> [What to do] Can you quote verbatim the lines in the items below, from the line containing "60 17 60 75" through the line containing "لعبة Zelda الجديدة تعرضت", both included?

━━━━━━━━━━━━━━━━

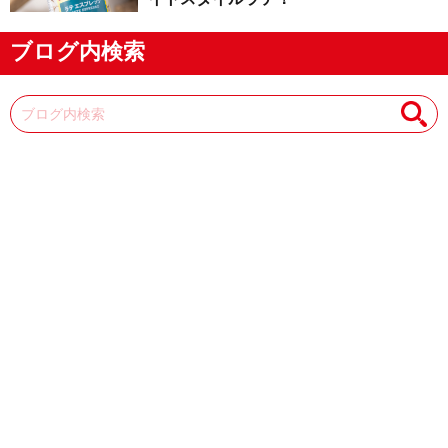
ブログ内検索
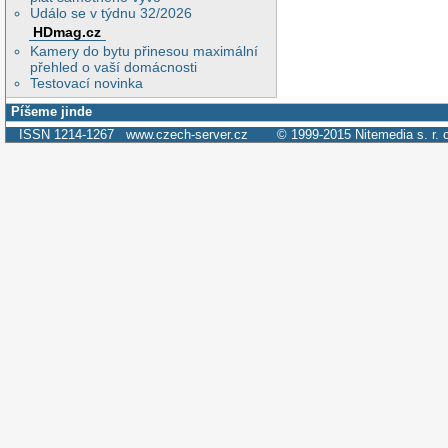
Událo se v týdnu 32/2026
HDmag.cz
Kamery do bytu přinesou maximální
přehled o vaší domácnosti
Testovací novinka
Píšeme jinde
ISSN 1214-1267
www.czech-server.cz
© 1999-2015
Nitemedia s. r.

━━━━━━━━━━━━━━━━

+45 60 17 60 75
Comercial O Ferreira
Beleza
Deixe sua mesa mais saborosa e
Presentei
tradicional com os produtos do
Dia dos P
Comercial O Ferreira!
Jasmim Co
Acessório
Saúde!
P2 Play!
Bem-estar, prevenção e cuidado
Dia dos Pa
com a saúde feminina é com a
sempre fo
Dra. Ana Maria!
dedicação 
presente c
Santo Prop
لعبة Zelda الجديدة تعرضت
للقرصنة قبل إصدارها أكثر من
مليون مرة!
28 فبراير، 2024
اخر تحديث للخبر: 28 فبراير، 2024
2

━━━━━━━━━━━━━━━━

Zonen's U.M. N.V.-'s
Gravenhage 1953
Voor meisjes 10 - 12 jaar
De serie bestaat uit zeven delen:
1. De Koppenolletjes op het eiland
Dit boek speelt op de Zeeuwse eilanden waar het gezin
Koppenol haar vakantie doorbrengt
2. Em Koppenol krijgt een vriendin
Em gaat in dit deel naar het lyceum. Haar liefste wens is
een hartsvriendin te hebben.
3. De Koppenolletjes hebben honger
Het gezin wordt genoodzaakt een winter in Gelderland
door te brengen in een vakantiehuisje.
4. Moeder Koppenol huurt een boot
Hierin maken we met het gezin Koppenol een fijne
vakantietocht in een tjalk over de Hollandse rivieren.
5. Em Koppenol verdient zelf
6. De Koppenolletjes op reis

━━━━━━━━━━━━━━━━

> [Result for this task]
+45 60 17 60 75
Comercial O Ferreira
Beleza
Deixe sua mesa mais saborosa e
Presentei
tradicional com os produtos do
Dia dos P
Comercial O Ferreira!
Jasmim Co
Acessório
Saúde!
P2 Play!
Bem-estar, prevenção e cuidado
Dia dos Pa
com a saúde feminina é com a
sempre fo
Dra. Ana Maria!
dedicação 
presente c
Santo Prop
لعبة Zelda الجديدة تعرضت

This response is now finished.